Tokyopop Ongoing Series: Mikansei No 1 and Animal Academy

Mikansei No 1 Volume 2 by Majiko!

After reading the second and final volume of this series, I’ve concluded that it just isn’t for me. Neo and Saya continue to pursue their musical dreams with their Clap=* band. Neo’s friends in the future are determined to get her back through a more functional time portal. Neo has to decide between her life in the 23rd century and her current dreams of stardom in the 21st century. Overall, the art is too cutesy for my taste, and the humor which relies heavily on random cross dressing and pratfalls isn’t very funny. I never really cared about the relationship between Neo and her singing partner Saya. With most manga I tend to read a volume in one or two sittings. I picked up and put down Mikansei No 1 five or six times. I wouldn’t recommend this series for anyone above the age of 13, there’s just not enough there to capture the interest of someone wanting a little more from their manga reading experience.



Animal Academy Volume 4 by Moyamu Fujino

In contrast, Animal Academy continues to be an interesting series even though it is aimed at a younger reader (the publisher rates it as 10+). Neko is struggling with being left behind as the only secret human at a high school where animals study humanity closely. Neko’s new friend Yuuichi escapes the school through a portal and she misses him terribly. Neko’s still dealing with the mysteries of the seemingly sentient student handbook and snake imagery seems to keep popping up in her life. She suffers a crisis of faith about her new high school life and decides to return home. Her new friends aren’t going to let her give up so easily.

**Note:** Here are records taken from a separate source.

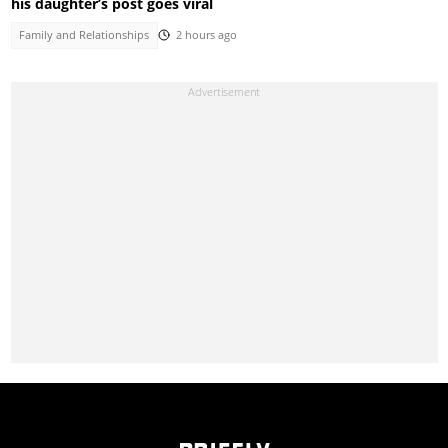
his daughter’s post goes viral
Family and Relationships
2 hours ago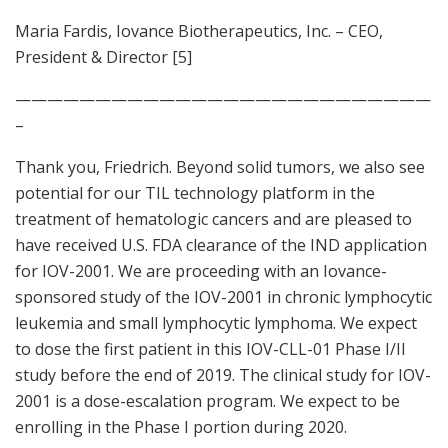
Maria Fardis, Iovance Biotherapeutics, Inc. – CEO,
President & Director [5]
——————————————————————————
–
Thank you, Friedrich. Beyond solid tumors, we also see
potential for our TIL technology platform in the
treatment of hematologic cancers and are pleased to
have received U.S. FDA clearance of the IND application
for IOV-2001. We are proceeding with an Iovance-
sponsored study of the IOV-2001 in chronic lymphocytic
leukemia and small lymphocytic lymphoma. We expect
to dose the first patient in this IOV-CLL-01 Phase I/II
study before the end of 2019. The clinical study for IOV-
2001 is a dose-escalation program. We expect to be
enrolling in the Phase I portion during 2020.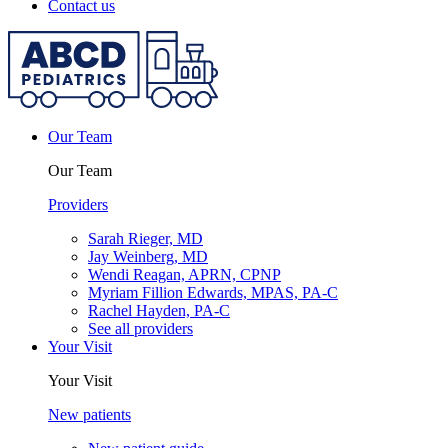
Contact us
Our Team
Our Team
Providers
Sarah Rieger, MD
Jay Weinberg, MD
Wendi Reagan, APRN, CPNP
Myriam Fillion Edwards, MPAS, PA-C
Rachel Hayden, PA-C
See all providers
Your Visit
Your Visit
New patients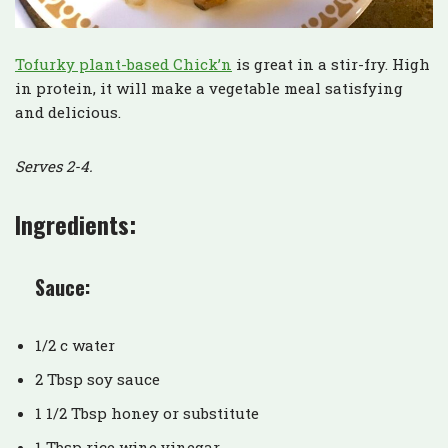
Tofurky plant-based Chick’n
is great in a stir-fry. High
in protein, it will make a vegetable meal satisfying
and delicious.
Serves 2-4.
Ingredients:
Sauce:
1/2 c water
2 Tbsp soy sauce
1 1/2 Tbsp honey or substitute
1 Tbsp rice wine vinegar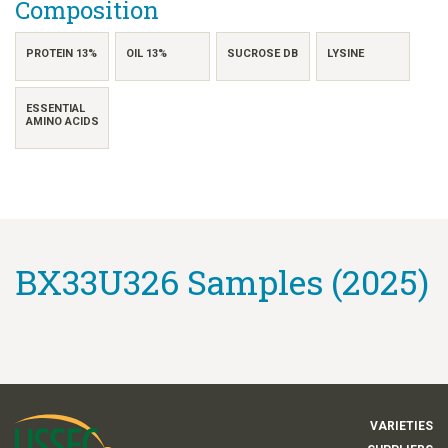
Composition
PROTEIN 13%
OIL 13%
SUCROSE DB
LYSINE
ESSENTIAL
AMINO ACIDS
BX33U326 Samples (2025)
VARIETIES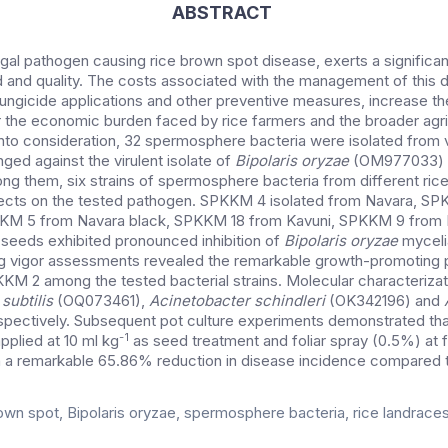
ABSTRACT
ngal pathogen causing rice brown spot disease, exerts a signific
d and quality.
The costs associated with the management of this d
ungicide applications and other preventive measures, increase the
 the economic burden faced by rice farmers and the broader agric
into consideration, 32 spermosphere bacteria were isolated from v
ged against the virulent isolate of
Bipolaris oryzae
(OM977033) 
ng them, six strains of spermosphere bacteria from different ric
ffects on the tested pathogen. SPKKM 4 isolated from Navara, S
KKM 5 from Navara black, SPKKM 18 from Kavuni, SPKKM 9 from 
seeds exhibited pronounced inhibition of
Bipolaris oryzae
myceli
ng vigor assessments revealed the remarkable growth-promoting 
M 2 among the tested bacterial strains. Molecular characterizat
 subtilis
(OQ073461),
Acinetobacter schindleri
(OK342196) and
pectively. Subsequent pot culture experiments demonstrated th
-1
plied at 10 ml kg
as seed treatment and foliar spray (0.5%) at 
 in a remarkable 65.86% reduction in disease incidence compared t
own spot, Bipolaris oryzae, spermosphere bacteria, rice landraces, 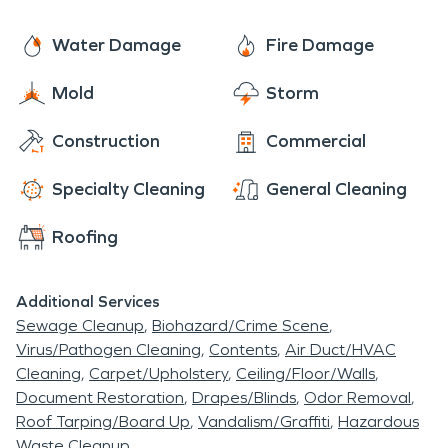
real e state and purchasing land for new home
Water Damage
Fire Damage
owners looking to move into the area.
Mold
Storm
Construction
Commercial
Specialty Cleaning
General Cleaning
Roofing
Additional Services
Sewage Cleanup
Biohazard/Crime Scene
Virus/Pathogen Cleaning
Contents
Air Duct/HVAC
Cleaning
Carpet/Upholstery
Ceiling/Floor/Walls
Document Restoration
Drapes/Blinds
Odor Removal
Roof Tarping/Board Up
Vandalism/Graffiti
Hazardous
Waste Cleanup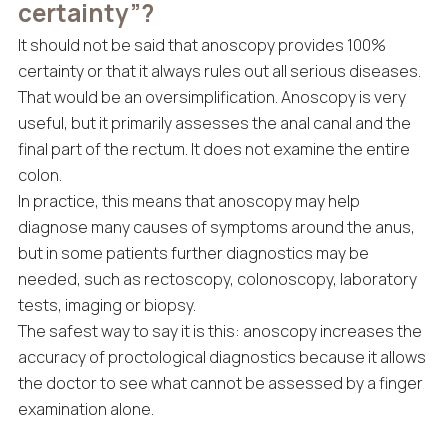
certainty”?
It should not be said that anoscopy provides 100%
certainty or that it always rules out all serious diseases.
That would be an oversimplification. Anoscopy is very
useful, but it primarily assesses the anal canal and the
final part of the rectum. It does not examine the entire
colon.
In practice, this means that anoscopy may help
diagnose many causes of symptoms around the anus,
but in some patients further diagnostics may be
needed, such as rectoscopy, colonoscopy, laboratory
tests, imaging or biopsy.
The safest way to say it is this: anoscopy increases the
accuracy of proctological diagnostics because it allows
the doctor to see what cannot be assessed by a finger
examination alone.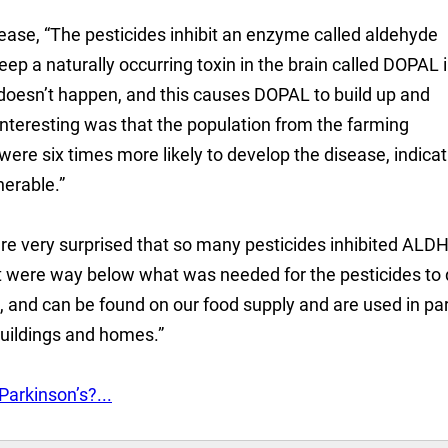
ease, “The pesticides inhibit an enzyme called aldehyde
p a naturally occurring toxin in the brain called DOPAL 
 doesn’t happen, and this causes DOPAL to build up and
interesting was that the population from the farming
e six times more likely to develop the disease, indicat
nerable.”
re very surprised that so many pesticides inhibited ALD
at were way below what was needed for the pesticides to
s, and can be found on our food supply and are used in pa
buildings and homes.”
arkinson’s?...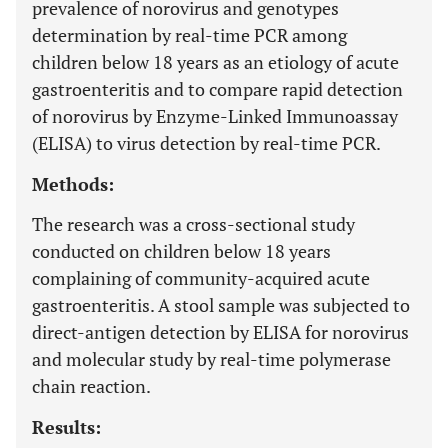
prevalence of norovirus and genotypes
determination by real-time PCR among
children below 18 years as an etiology of acute
gastroenteritis and to compare rapid detection
of norovirus by Enzyme-Linked Immunoassay
(ELISA) to virus detection by real-time PCR.
Methods:
The research was a cross-sectional study
conducted on children below 18 years
complaining of community-acquired acute
gastroenteritis. A stool sample was subjected to
direct-antigen detection by ELISA for norovirus
and molecular study by real-time polymerase
chain reaction.
Results: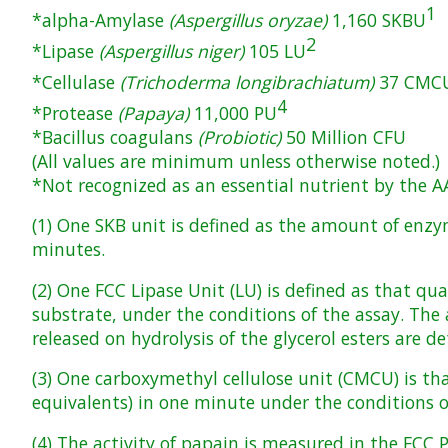
1
*alpha-Amylase
(Aspergillus oryzae)
1,160 SKBU
2
*Lipase
(Aspergillus niger)
105 LU
*Cellulase
(Trichoderma longibrachiatum)
37 CMC
4
*Protease
(Papaya)
11,000 PU
*Bacillus coagulans
(Probiotic)
50 Million CFU
(All values are minimum unless otherwise noted.)
*Not recognized as an essential nutrient by the A
(1) One SKB unit is defined as the amount of enzy
minutes.
(2) One FCC Lipase Unit (LU) is defined as that qu
substrate, under the conditions of the assay. The a
released on hydrolysis of the glycerol esters are 
(3) One carboxymethyl cellulose unit (CMCU) is t
equivalents) in one minute under the conditions o
(4) The activity of papain is measured in the FCC 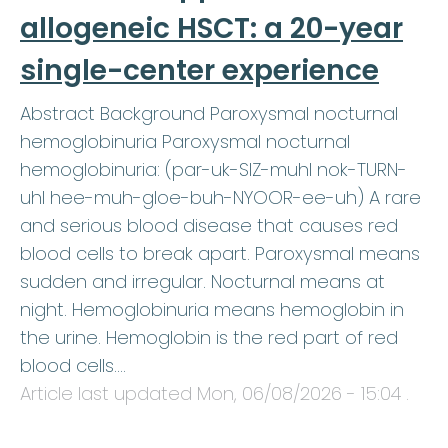
allogeneic HSCT: a 20-year
single-center experience
Abstract Background Paroxysmal nocturnal
hemoglobinuria Paroxysmal nocturnal
hemoglobinuria: (par-uk-SIZ-muhl nok-TURN-
uhl hee-muh-gloe-buh-NYOOR-ee-uh) A rare
and serious blood disease that causes red
blood cells to break apart. Paroxysmal means
sudden and irregular. Nocturnal means at
night. Hemoglobinuria means hemoglobin in
the urine. Hemoglobin is the red part of red
blood cells.…
Article last updated
Mon, 06/08/2026 - 15:04
.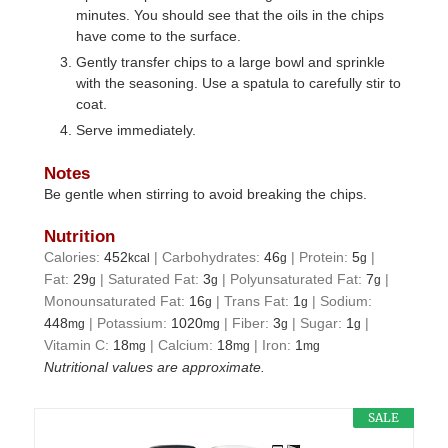
minutes. You should see that the oils in the chips
have come to the surface.
Gently transfer chips to a large bowl and sprinkle
with the seasoning. Use a spatula to carefully stir to
coat.
Serve immediately.
Notes
Be gentle when stirring to avoid breaking the chips.
Nutrition
Calories:
452
|
Carbohydrates:
46
|
Protein:
5
|
kcal
g
g
Fat:
29
|
Saturated Fat:
3
|
Polyunsaturated Fat:
7
|
g
g
g
Monounsaturated Fat:
16
|
Trans Fat:
1
|
Sodium:
g
g
448
|
Potassium:
1020
|
Fiber:
3
|
Sugar:
1
|
mg
mg
g
g
Vitamin C:
18
|
Calcium:
18
|
Iron:
1
mg
mg
mg
Nutritional values are approximate.
SALE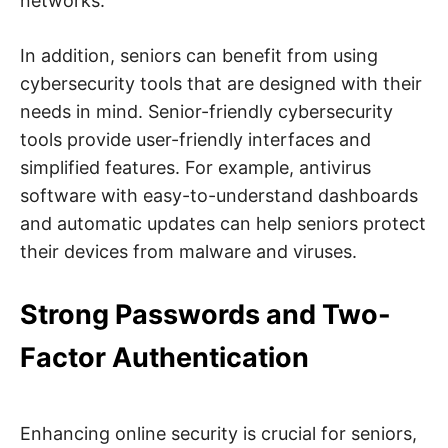
networks.
t
y
.
In addition, seniors can benefit from using
cybersecurity tools that are designed with their
needs in mind. Senior-friendly cybersecurity
tools provide user-friendly interfaces and
simplified features. For example, antivirus
software with easy-to-understand dashboards
and automatic updates can help seniors protect
their devices from malware and viruses.
Strong Passwords and Two-
Factor Authentication
Enhancing online security is crucial for seniors,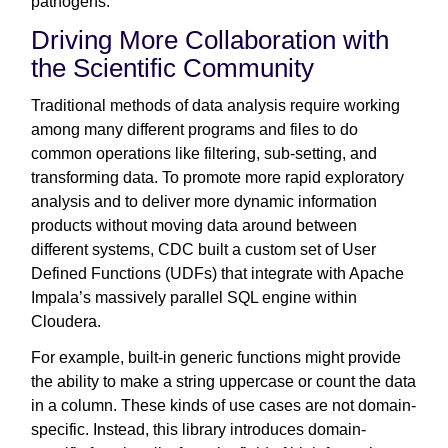
pathogens.
Driving More Collaboration with
the Scientific Community
Traditional methods of data analysis require working
among many different programs and files to do
common operations like filtering, sub-setting, and
transforming data. To promote more rapid exploratory
analysis and to deliver more dynamic information
products without moving data around between
different systems, CDC built a custom set of User
Defined Functions (UDFs) that integrate with Apache
Impala’s massively parallel SQL engine within
Cloudera.
For example, built-in generic functions might provide
the ability to make a string uppercase or count the data
in a column. These kinds of use cases are not domain-
specific. Instead, this library introduces domain-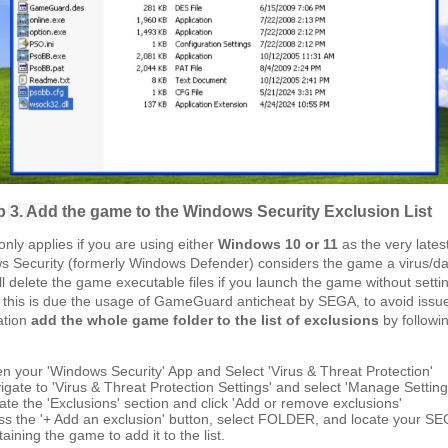
p 3. Add the game to the Windows Security Exclusion List
only applies if you are using either
Windows 10 or 11
as the very lates
s Security (formerly Windows Defender) considers the game a virus/d
ill delete the game executable files if you launch the game without setti
, this is due the usage of GameGuard anticheat by SEGA, to avoid issu
lation
add the whole game folder to the list of exclusions
by followi
n your 'Windows Security' App and Select 'Virus & Threat Protection'
igate to 'Virus & Threat Protection Settings' and select 'Manage Setting
ate the 'Exclusions' section and click 'Add or remove exclusions'
ss the '+ Add an exclusion' button, select FOLDER, and locate your SE
aining the game to add it to the list.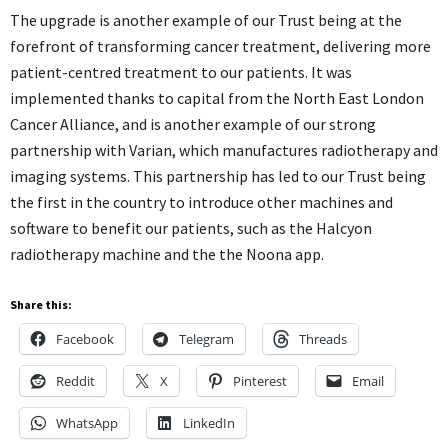
The upgrade is another example of our Trust being at the
forefront of transforming cancer treatment, delivering more
patient-centred treatment to our patients. It was
implemented thanks to capital from the North East London
Cancer Alliance, and is another example of our strong
partnership with Varian, which manufactures radiotherapy and
imaging systems. This partnership has led to our Trust being
the first in the country to introduce other machines and
software to benefit our patients, such as the Halcyon
radiotherapy machine and the the Noona app.
Share this:
Facebook
Telegram
Threads
Reddit
X
Pinterest
Email
WhatsApp
LinkedIn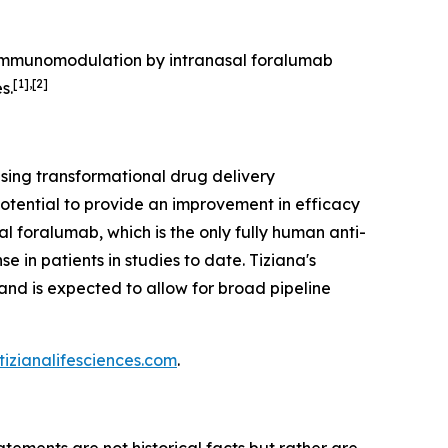
. Immunomodulation by intranasal foralumab
[1],[2]
s.
sing transformational drug delivery
otential to provide an improvement in efficacy
al foralumab, which is the only fully human anti-
 in patients in studies to date. Tiziana's
nd is expected to allow for broad pipeline
izianalifesciences.com
.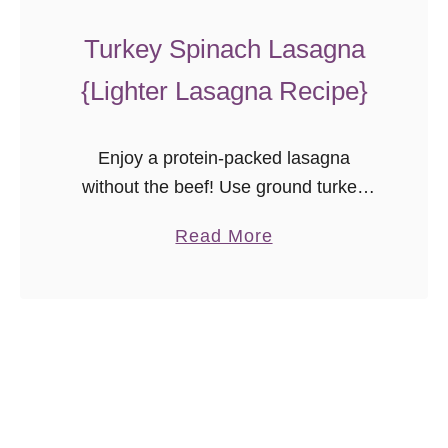
a
s
Turkey Spinach Lasagna
t
{Lighter Lasagna Recipe}
a
Enjoy a protein-packed lasagna
without the beef! Use ground turkey
and spinach instead for a flavorful
a
Read More
turkey spinach lasagna the whole
b
family will love! Lasagna is one of
o
those classic …
u
t
T
u
r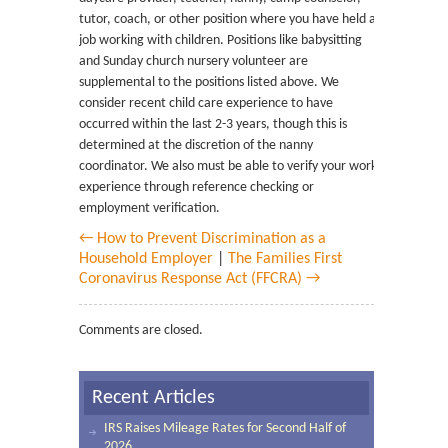
tutor, coach, or other position where you have held a
job working with children. Positions like babysitting
and Sunday church nursery volunteer are
supplemental to the positions listed above. We
consider recent child care experience to have
occurred within the last 2-3 years, though this is
determined at the discretion of the nanny
coordinator. We also must be able to verify your work
experience through reference checking or
employment verification.
← How to Prevent Discrimination as a
Household Employer
|
The Families First
Coronavirus Response Act (FFCRA) →
Comments are closed.
Recent Articles
IRS Raises Mileage Rates for Second Half of
2026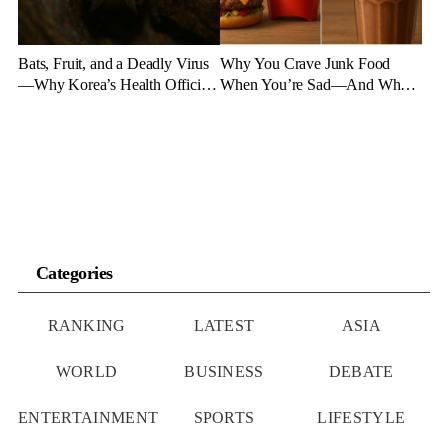
Bats, Fruit, and a Deadly Virus
Why You Crave Junk Food
—Why Korea’s Health Officials
When You’re Sad—And What
Are on High Alert
to Eat Instead
Categories
RANKING
LATEST
ASIA
WORLD
BUSINESS
DEBATE
ENTERTAINMENT
SPORTS
LIFESTYLE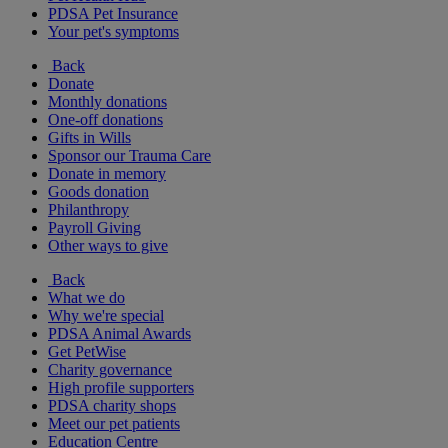
PDSA Pet Insurance
Your pet's symptoms
Back
Donate
Monthly donations
One-off donations
Gifts in Wills
Sponsor our Trauma Care
Donate in memory
Goods donation
Philanthropy
Payroll Giving
Other ways to give
Back
What we do
Why we're special
PDSA Animal Awards
Get PetWise
Charity governance
High profile supporters
PDSA charity shops
Meet our pet patients
Education Centre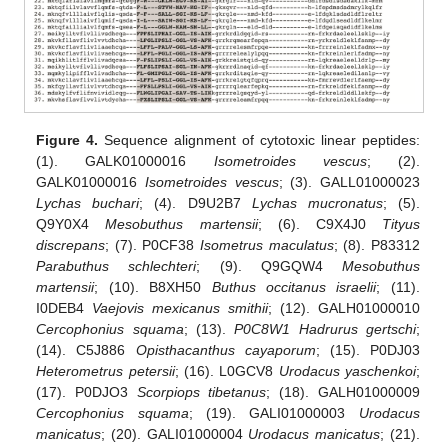
Figure 4.
Sequence alignment of cytotoxic linear peptides:
(1). GALK01000016
Isometroides vescus
; (2).
GALK01000016
Isometroides vescus
; (3). GALL01000023
Lychas buchari
; (4). D9U2B7
Lychas mucronatus
; (5).
Q9Y0X4
Mesobuthus martensii
; (6). C9X4J0
Tityus
discrepans
; (7). P0CF38
Isometrus maculatus
; (8). P83312
Parabuthus schlechteri
; (9). Q9GQW4
Mesobuthus
martensii
; (10). B8XH50
Buthus occitanus israelii
; (11).
I0DEB4
Vaejovis mexicanus smithii
; (12). GALH01000010
Cercophonius squama
; (13).
P0C8W1 Hadrurus gertschi
;
(14). C5J886
Opisthacanthus cayaporum
; (15). P0DJ03
Heterometrus petersii
; (16). L0GCV8
Urodacus yaschenkoi
;
(17). P0DJO3
Scorpiops tibetanus
; (18). GALH01000009
Cercophonius squama
; (19). GALI01000003
Urodacus
manicatus
; (20). GALI01000004
Urodacus manicatus
; (21).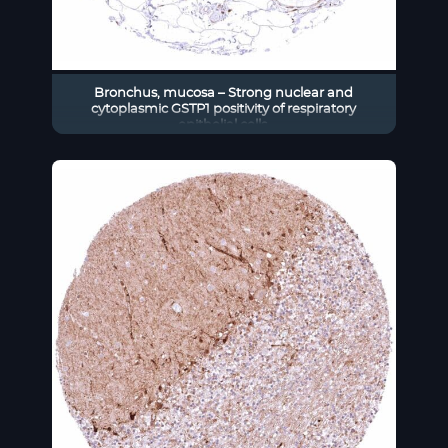
Bronchus, mucosa – Strong nuclear and
cytoplasmic GSTP1 positivity of respiratory
epithelial cells.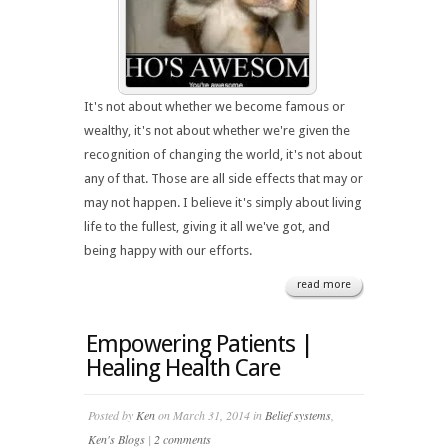
It's not about whether we become famous or
wealthy, it's not about whether we're given the
recognition of changing the world, it's not about
any of that. Those are all side effects that may or
may not happen. I believe it's simply about living
life to the fullest, giving it all we've got, and
being happy with our efforts.
read more
Empowering Patients |
Healing Health Care
Posted by
Ken
on March 31, 2014 in
Belief systems
,
Ken's Blogs
|
2 comments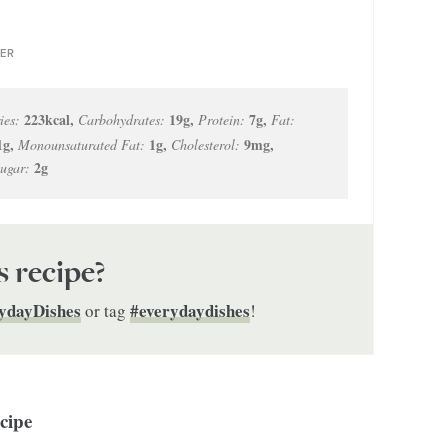
ER
223
kcal
,
19
g
,
7
g
,
ies:
Carbohydrates:
Protein:
Fat:
1
g
,
1
g
,
9
mg
,
Monounsaturated Fat:
Cholesterol:
2
g
ugar:
s recipe?
ydayDishes
#everydaydishes
or tag
!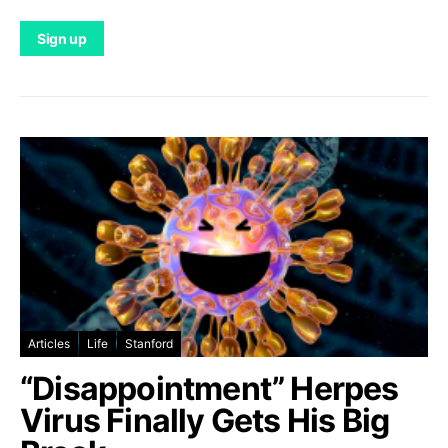
Articles
Life
Stanford
“Disappointment” Herpes
Virus Finally Gets His Big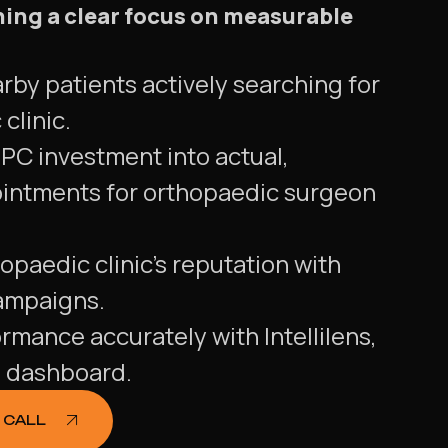
ning a clear focus on measurable
rby patients actively searching for
clinic.
PC investment into actual,
intments for orthopaedic surgeon
opaedic clinic's reputation with
ampaigns.
ormance accurately with Intellilens,
g dashboard.
 CALL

There’s an element of suspense in Animal Academy that makes it much more sophisticated than you’d expect. The strained relationship between the brothers Sasuke and Yuusuke, the knowledge and motivations of the teachers at the academy, and Neko’s struggles to understand some of the magical things that happen at school all combine to create an aura of mystery that takes the book a step beyond the magical boarding school genre that it represents. While I might quibble a bit with the young-looking character designs, Fujino’s art does a very capable job with characters who frequently switch forms. She maintains the feeling of the characters’ personalities and expressions when they are in human or animal form. It is tough to find manga that might be appropriate for school libraries, but I think Animal Academy would be a good fit for most collections.

Review copies provided by the publisher.